Volgens onze vaste bronnen kunnen gember, pyridoxine, domperidon en metoclopramide gebruikt worden tijdens de borstvoedingsperiode.
Zwangerschap
Nausea en braken komen vaak voor in het begin van de zwangerschap.
-
Over het algemeen zijn deze symptomen mild en verdwijnen ze spontaan of door niet-medicamenteuze maatregelen. Deze maatregelen vormen de basis van de aanpak en bestaan uit een aangepast dieet, d.w.z. voldoende drinken, in kleine hoeveelheden (bij voorkeur koude dranken), en kleine maaltijden (bij voorkeur koude gerechten, rijk aan eiwitten en suiker, en vetarm). Daarnaast wordt aangeraden sterke geuren te vermijden en veel te rusten.1 Voor andere niet-medicamenteuze maatregelen zoals acupunctuur bestaat er geen goede evidentie dat ze werkzamer zijn dan placebo1,2.
-
Hyperemesis gravidarum gaat gepaard met zeer hevig braken, met mogelijk nefaste gevolgen voor de gezondheid van de moeder en de ontwikkeling van de foetus. Bij hyperemesis gravidarum dient de medicamenteuze behandeling gepaard te gaan met het behandelen van eventuele complicaties (dehydratie, metabole en elektrolytenstoornissen, voedingstekorten), zeer vaak in het ziekenhuis1,3.
Medicamenteuze aanpak
Wanneer niet-medicamenteuze maatregelen niet volstaan, kan een medicamenteuze behandeling overwogen worden. Voorzichtigheid is geboden bij de beslissing om een geneesmiddel voor te schrijven en bij de keuze van het geneesmiddel, omdat de symptomen meestal optreden in de kritische periode van de organogenese.
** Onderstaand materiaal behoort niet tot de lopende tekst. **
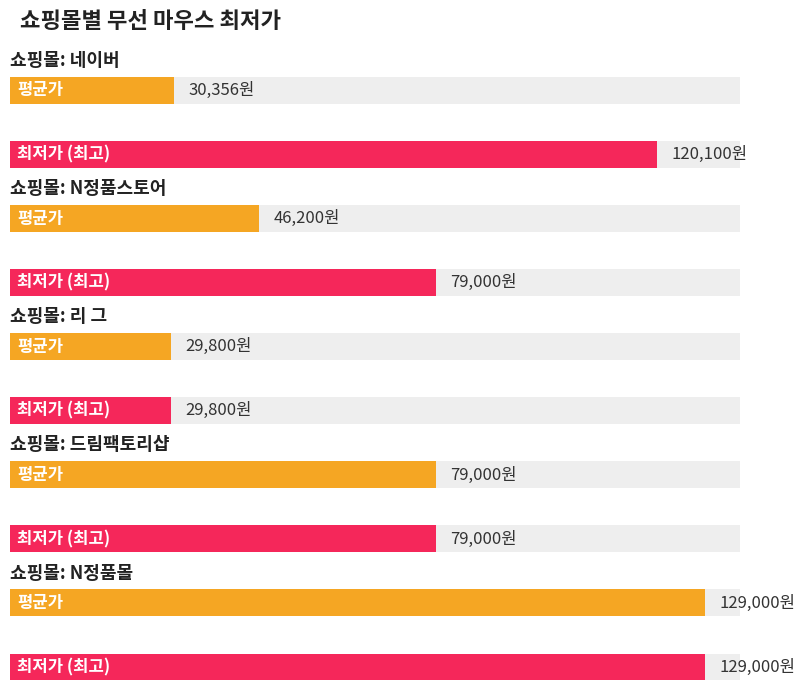

How many bars are there in each group?

2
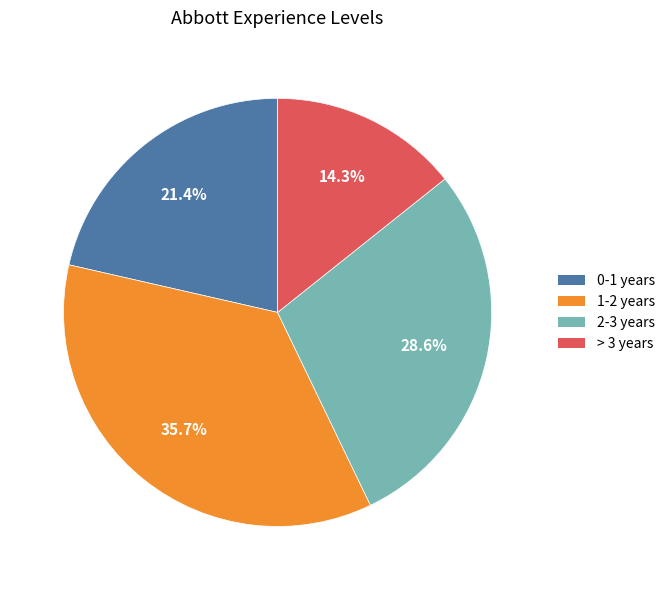

The > 3 years slice represents 6% of the pie. True or false?

False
De gegevens over de veiligheid van de anti-emetica die hieronder besproken worden, zijn afkomstig van onze vaste bronnen, met name Drugs in Pregnancy and Lactation. A Reference Guide to Fetal and Neonatal Risk (Briggs), de website “Bijwerkingencentrum Lareb” (Nederland), de website van Le CRAT (Centre de Référence sur les Agents Tératogènes, Frankrijk) en enkele artikels uit La Revue Prescrire1-4. De hieronder vermelde producten zijn echter niet allemaal opgenomen in elk van die bronnen.
Er zijn weinig gegevens van goede kwaliteit over de werkzaamheid van anti-emetica bij de aanpak van nausea en braken tijdens de zwangerschap.
Voor homeopathische geneesmiddelen is er geen degelijk bewijs dat ze werkzamer zijn dan placebo.1,2
Tabel. Aanbevelingen uit onze vaste bronnen over het gebruik van anti-emetica tijdens de zwangerschap
H1-antihistamica:
Doxylamine |
Mag gebruikt worden. Er zijn voor doxylamine geen aanwijzingen van een teratogeen effect bij dier of mens. Het is onduidelijk of blootstelling aan doxylamine op het einde van de zwangerschap ongewenste effecten bij de pasgeborene veroorzaakt.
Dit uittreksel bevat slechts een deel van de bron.